The "awareness raising" service is really a preventive task as well, but with a different target audience and therefore also with different content: it targets e.g. CEO levels, product development managers, marketeers, but also end-users and even the public, depending on what kind of CSIRT one is talking about.

The "detection" service is the logical next step: once incidents occur they have to be detected. The classical detection which is still the most widely adopted by CSIRTs is simply waiting for incident reports to come in and then act on those. Nowadays, the rising popularity of Intrusion Detection Systems (IDS), has given CSIRTs a more pro-active means of detecting incidents. However, use of IDS is still mostly limited to internal security organisations, because of lack of experience on how to deploy a bigger IDS scheme, and last but not least, lacking standardisation.

The best known service that CSIRTs offer is that of "correction", that is combatting the harmful results of security incidents, trying to take away their direct cause and preferably find their origin. If the origin is a legal entity or person, and further steps can be taken towards that entity, then "repression" starts - though that is usually the domain of local (company/institution) authorities or justice.

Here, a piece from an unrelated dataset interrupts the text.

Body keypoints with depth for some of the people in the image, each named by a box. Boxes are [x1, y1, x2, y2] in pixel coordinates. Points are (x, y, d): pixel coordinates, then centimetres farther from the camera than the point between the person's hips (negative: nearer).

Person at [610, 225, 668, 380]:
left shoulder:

CSIRTs tailor their services to the needs of their constituencies and parent organizations, of course taking into account local legislation - but not only local, because CSIRTs have to deal with cross-border incidents, where different laws apply.

 

Previous Co-Operation among CSIRTs

The oldest and most experienced CSIRTs in Europe are found within the European NRENs. Traditionally, since the early days of the RARE CERT Task Force in 1992, European research network CSIRTs have been building the backbone of incident response activity within Europe. Today 50% of all European teams (see http://www.trusted-introducer.org/ for a complete list) are within the research area and are for many countries still the one and only CSIRT available. In addition in various countries European research network teams have been instrumental in the setup and initiation of new CSIRTs, in the government and commercial areas - and have helped these newcomers to gain (inter)national acceptance and join international fora like FIRST, TF-CSIRT and the Trusted Introducer.

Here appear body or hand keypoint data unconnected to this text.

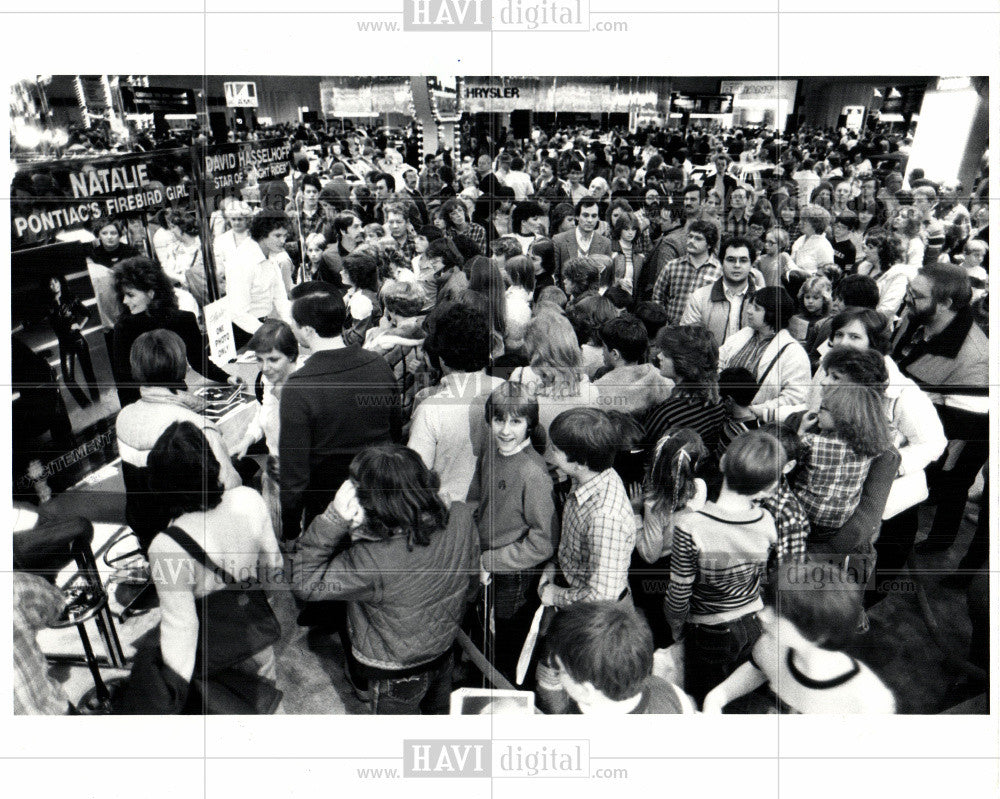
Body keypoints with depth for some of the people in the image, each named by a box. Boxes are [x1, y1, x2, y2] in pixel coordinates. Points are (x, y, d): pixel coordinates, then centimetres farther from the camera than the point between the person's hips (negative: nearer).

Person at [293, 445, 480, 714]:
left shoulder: (372, 561, -41)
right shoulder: (461, 518, -25)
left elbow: (305, 584, -26)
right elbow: (472, 578, -6)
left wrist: (334, 517, -36)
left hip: (396, 675, -4)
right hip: (445, 649, 5)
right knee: (439, 711, 34)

It is clear from previous discussions, that there is no need for yet another CSIRT service for constituencies that already are served by one. The need to have new CSIRTs for constituencies yet unserved, has been well recognized and addressed by existing CSIRTs since 1992 in Europe - this comes almost natural to CSIRTs whose constituencies simply suffer most from those areas where no incident management arrangements have yet been made. All international fora mentioned in the previous paragraph have been set-up by existing CSIRTs with the intention of, apart from exchanging information and jointly improving the quality of service, reaching out to new CSIRTs.